One day the lady stroked her cat and pulled on her warm coat to milk the goat and collect the eggs. She put them in the kitchen, and tied the laces of her best boots. She closed the door of the pointed roof house and headed towards the mountain. Its pathways opened up to her and beckoned her into it, enfolding her faithful presence into its rich fertile breast and she nodded in appreciation. She lost herself in the needled earth of the forest floor that made everything beyond it vanish into oblivion, her feet stroked the rocks that offered her the view of her own world and graciously accepted the enveloping mist that shut all else out.

One day the lady stroked her cat and pulled on her warm coat to milk the goat and collect the eggs. She put them in the kitchen, and tied the laces of her best boots. She closed the door of the pointed roof house and went down to the lake. She untied the small boat she used for fishing and let herself drift. The lake held her close in the mothering oceania from where life came.

There are many stories about which path the lady actually took. She seemed to be found twice. But that is immaterial.

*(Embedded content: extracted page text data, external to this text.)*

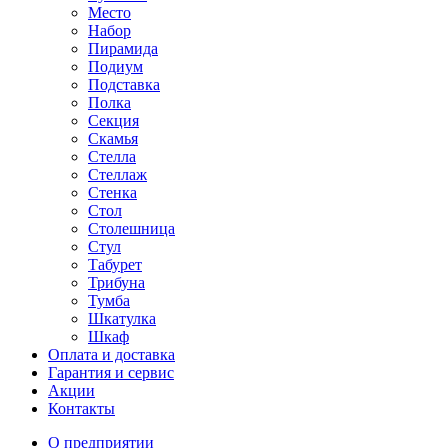
Место
Набор
Пирамида
Подиум
Подставка
Полка
Секция
Скамья
Стелла
Стеллаж
Стенка
Стол
Столешница
Стул
Табурет
Трибуна
Тумба
Шкатулка
Шкаф
Оплата и доставка
Гарантия и сервис
Акции
Контакты
О предприятии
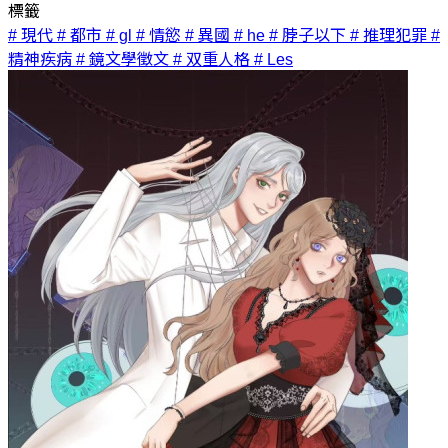
標籤
# 現代
# 都市
# gl
# 情慾
# 異國
# he
# 脖子以下
# 推理犯罪
#
精神疾病
# 鏡文學徵文
# 双重人格
# Les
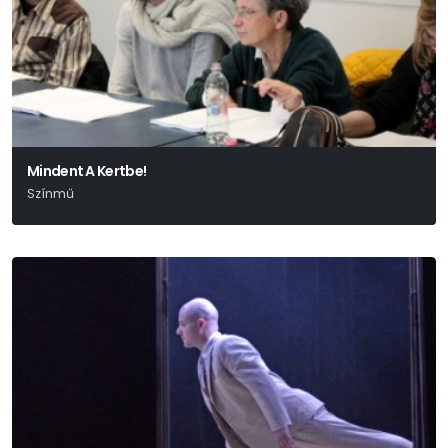
Mindent A Kertbe!
Színmű
Edward Albee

Visitors are always grateful to find in the intensity of the frightening landscape, which is so far away from any world that they recognise, the house with the pointed roof. Here they can help themselves to eggs and milk and tobacco, enjoy the company of a rather aloof, by now rather feral cat, and read some of the most admired literature around. They don’t question its presence, for they feel to ask anything of where they have found themselves would only provoke answers that they don’t need to hear. It is the only place between the mountain, the lake and the seemingly far distant road that makes anything around them feel at all safe.